David Bintley
Birmingham Royal Ballet
Lowry Lyric, Salford
20 March 2019 - 23 March 2019; 2hr 5min, inc 20-minute interval
Back for a fourth visit, Bintley’s take on the old fairytale (seen here in 2004, 2012, and 2014) is still a crowd-pleaser and well worth including in his bowing-out season as director of Birmingham Royal Ballet.
It’s not the Disney version. No Gaston, no angry villagers, no terpsichorean teapots or frolicking furniture (though there are some magic, self-moving sets and gadgets). Bintley decided to make it about man’s abuse of the natural world – so the Beast has a pre-story in which he gets made beastly for hunting foxes, and his castle is full of similarly-enchanted people turned into animals, while Belle is led to enter this strange world by a flock of birds and her own liking for flowers plucked from their stems (a good thing, apparently – but then that part of the story is traditional and pre-dates environmental awareness).
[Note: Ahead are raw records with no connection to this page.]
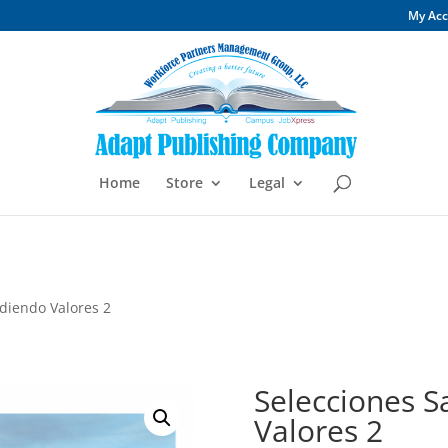
My Ac
Home
Store
Legal
diendo Valores 2
Selecciones S
Valores 2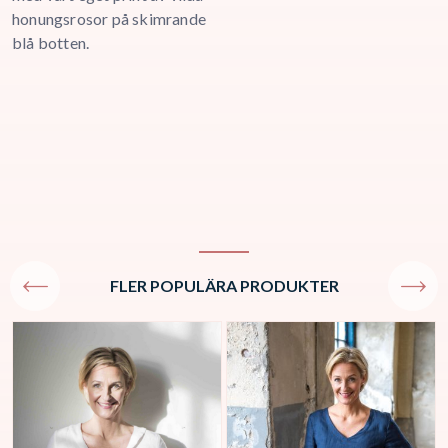
honungsrosor på skimrande
f
blå botten.
g
d
FLER POPULÄRA PRODUKTER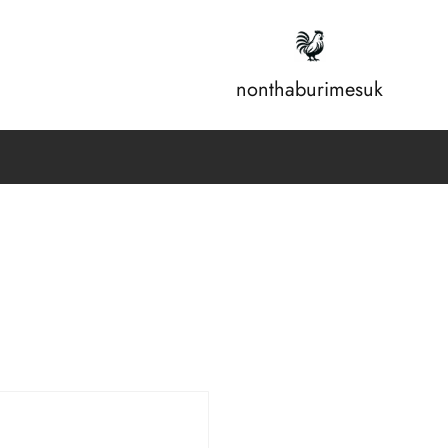
nonthaburimesuk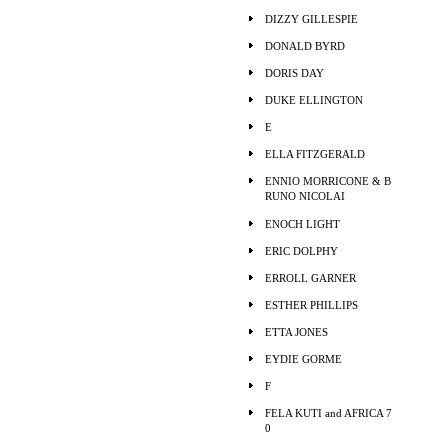
DIZZY GILLESPIE
DONALD BYRD
DORIS DAY
DUKE ELLINGTON
E
ELLA FITZGERALD
ENNIO MORRICONE & B
RUNO NICOLAI
ENOCH LIGHT
ERIC DOLPHY
ERROLL GARNER
ESTHER PHILLIPS
ETTA JONES
EYDIE GORME
F
FELA KUTI and AFRICA 7
0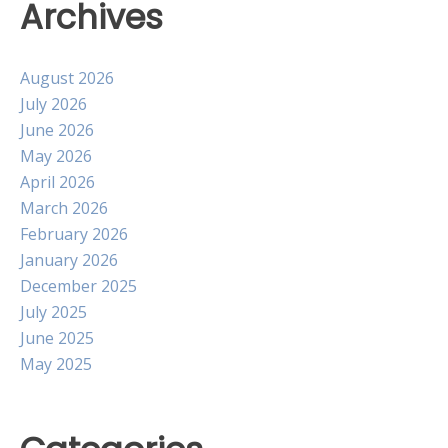
Archives
August 2026
July 2026
June 2026
May 2026
April 2026
March 2026
February 2026
January 2026
December 2025
July 2025
June 2025
May 2025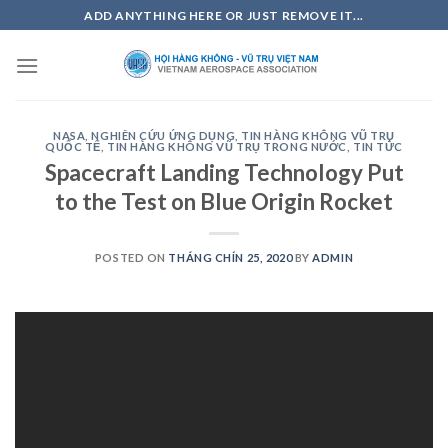
Skip
ADD ANYTHING HERE OR JUST REMOVE IT...
to
content
NASA
,
NGHIÊN CỨU ỨNG DỤNG
,
TIN HÀNG KHÔNG VŨ TRỤ
QUỐC TẾ
,
TIN HÀNG KHÔNG VŨ TRỤ TRONG NƯỚC
,
TIN TỨC
Spacecraft Landing Technology Put
to the Test on Blue Origin Rocket
POSTED ON
THÁNG CHÍN 25, 2020
BY
ADMIN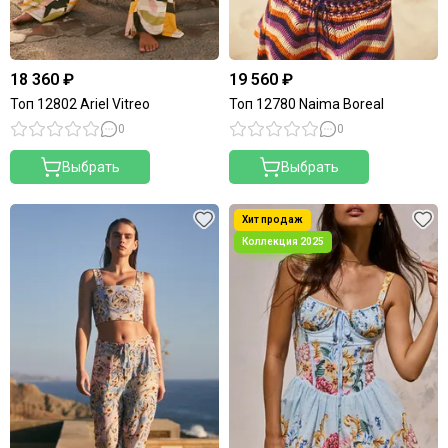
18 360 ₽
19 560 ₽
Топ 12802 Ariel Vitreo
Топ 12780 Naima Boreal
0
0
Выбрать
Выбрать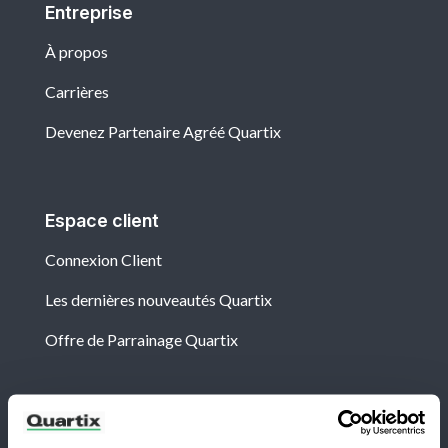
Entreprise
À propos
Carrières
Devenez Partenaire Agréé Quartix
Espace client
Connexion Client
Les dernières nouveautés Quartix
Offre de Parrainage Quartix
Newsletter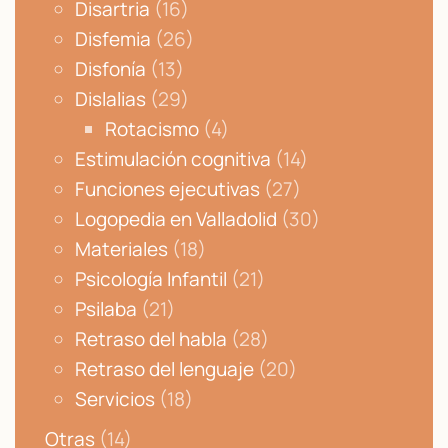
Disartria
(16)
Disfemia
(26)
Disfonía
(13)
Dislalias
(29)
Rotacismo
(4)
Estimulación cognitiva
(14)
Funciones ejecutivas
(27)
Logopedia en Valladolid
(30)
Materiales
(18)
Psicología Infantil
(21)
Psilaba
(21)
Retraso del habla
(28)
Retraso del lenguaje
(20)
Servicios
(18)
Otras
(14)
The first act was tightened up in 2014 but still has a lot of narrative to pack in, because of the double back-story built into this interpretation of the tale – and there’s more towards the end of the piece, too, because we’re supposed to see a ‘redemption’, not just of the Beast by being transformed back into a prince, but of his whole world too, as harmony between man and nature is restored.
The love story is there, but strangely passionless - at least as it appeared to me last night. Belle has a good time dancing with the Repulsive One at his ball, which begins the second act, but loses her bottle and runs off back to daddy when he makes his proposal. She seems to have a rival in the ‘Wild Girl’, who figures in the story from the start and, when the transformation does come, seems distinctly underwhelmed by Mr Beast’s new look. He doesn’t appear to show much sign of being willing to suffer for her sake either (something the Disney story does catch, giving the thing a degree of psychological depth in their version).
Bintley livens up his rather heavy interpretive gloss by giving us a picture of Belle and her sisters’ home life much akin to Cinderella’s, with a comic suitor, be-snouted, called Monsieur Cochon, who pops up in both acts – the second time as pure comic relief. The natural world comes to life in two big corps de ballet numbers, the first a positive murmuration as the birds of the air lead Belle to the castle, and the second the Beast’s Big Ball, where the animals hold sway and get quite frisky in the middle section of the Tchaikovsky-ian waltz provided by composer Glenn Buhr.
So it’s all visually fascinating (and almost universally dark and dim in Philip Prowse’s design and Mark Jonathan’s lighting), and the music is pleasantly pastiche-like of many popular 20th-century scores.
The dancing was, of course, high quality, with Yvette Knight a pure English rose as Belle, and Brandon Lawrence a fierce and powerful Beast, with other roles danced with great distinction.